- **EXCERPTED PASSAGE**
───
PyTorch Quantization

Quantization is a core method for deploying large neural networks such as Llama 2 efficiently on constrained hardware, especially embedded systems and edge devices. The aim is to reduce computational and memory costs by converting high-precision floating-point representations (like float32) into lower-precision integer types (such as int8). This process significantly reduces inference time and energy usage, often with negligible impact on model accuracy, making it possible to deploy even billion-parameter models on devices where floating point is not natively supported.

Why Quantization?

Model Size Reduction: Quantization compresses neural network weights/activations from 32-bit floats to 8-bit integers, reducing storage and memory requirements by up to 4x.
Speed: Int8 matrix multiplications are much faster on most hardware (especially CPUs and embedded accelerators), accelerating inference significantly.
Hardware Support: Embedded systems (e.g., microcontrollers, NPUs) often lack native float math support, necessitating integer-only arithmetic.
Energy Efficiency: Less computation and lower memory bandwidth culminate in lower energy draw critical for mobile and IoT devices.
───
- **MATERIAL**

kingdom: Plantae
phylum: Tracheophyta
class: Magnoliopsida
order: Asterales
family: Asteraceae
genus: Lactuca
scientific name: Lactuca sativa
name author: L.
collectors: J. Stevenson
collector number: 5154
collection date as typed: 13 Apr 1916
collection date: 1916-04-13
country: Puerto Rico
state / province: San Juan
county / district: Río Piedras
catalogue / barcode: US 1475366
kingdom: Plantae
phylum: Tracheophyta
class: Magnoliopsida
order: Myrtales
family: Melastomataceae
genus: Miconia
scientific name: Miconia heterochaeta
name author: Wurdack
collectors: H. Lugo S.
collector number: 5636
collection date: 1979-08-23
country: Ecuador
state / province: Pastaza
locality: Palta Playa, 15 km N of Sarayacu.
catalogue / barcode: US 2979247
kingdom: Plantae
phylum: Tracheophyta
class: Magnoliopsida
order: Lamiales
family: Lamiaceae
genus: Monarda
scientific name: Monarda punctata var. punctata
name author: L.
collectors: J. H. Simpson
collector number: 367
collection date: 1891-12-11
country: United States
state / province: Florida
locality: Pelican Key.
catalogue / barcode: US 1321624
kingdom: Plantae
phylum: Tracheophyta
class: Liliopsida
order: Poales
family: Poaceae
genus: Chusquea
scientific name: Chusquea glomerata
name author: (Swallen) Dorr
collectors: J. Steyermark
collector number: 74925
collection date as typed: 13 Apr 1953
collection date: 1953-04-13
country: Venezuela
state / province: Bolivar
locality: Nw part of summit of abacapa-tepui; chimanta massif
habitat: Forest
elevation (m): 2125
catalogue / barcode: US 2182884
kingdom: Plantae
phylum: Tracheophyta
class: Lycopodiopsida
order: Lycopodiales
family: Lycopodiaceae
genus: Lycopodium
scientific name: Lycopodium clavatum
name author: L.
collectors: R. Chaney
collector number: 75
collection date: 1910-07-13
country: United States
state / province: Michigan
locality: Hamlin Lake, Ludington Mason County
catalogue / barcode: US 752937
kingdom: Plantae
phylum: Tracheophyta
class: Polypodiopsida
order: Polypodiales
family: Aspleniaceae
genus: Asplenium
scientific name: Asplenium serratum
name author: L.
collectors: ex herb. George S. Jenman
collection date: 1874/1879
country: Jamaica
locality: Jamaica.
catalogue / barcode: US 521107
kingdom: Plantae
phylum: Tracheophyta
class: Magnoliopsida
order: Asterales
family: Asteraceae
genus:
───
- **PROMPT A**
Translate this sentence from the PyTorch quantization page into Spanish: "The aim is to reduce computational and memory costs by converting high-precision floating-point representations (like float32) into lower-precision integer types (such as int8)."
- **PROMPT B**
Condense the paragraph of the PyTorch quantization page that opens with "Quantization is a core method" into a short bulleted list that keeps its main facts.
- **PROMPT C**
Swap "microcontrollers" for "microcontroller units" in the PyTorch quantization page and write out the passage that begins at the words "Speed: Int8 matrix" and stops after "necessitating integer-only arithmetic.".

- **FINAL RESULT A**
El objetivo es reducir los costos computacionales y de memoria convirtiendo representaciones de punto flotante de alta precisión (como float32) en tipos enteros de menor precisión (como int8).

- **FINAL RESULT B**
- Quantization is a core method for deploying large neural networks such as Llama 2 efficiently on constrained hardware, especially embedded systems and edge devices.
- It lowers computational and memory costs by converting high-precision floating-point representations (like float32) into lower-precision integer types (such as int8).
- It significantly cuts inference time and energy usage, often with negligible impact on model accuracy.
- It allows even billion-parameter models to be deployed on devices that lack native floating-point support.

- **FINAL RESULT C**
Speed: Int8 matrix multiplications are much faster on most hardware (especially CPUs and embedded accelerators), accelerating inference significantly.
Hardware Support: Embedded systems (e.g., microcontroller units, NPUs) often lack native float math support, necessitating integer-only arithmetic.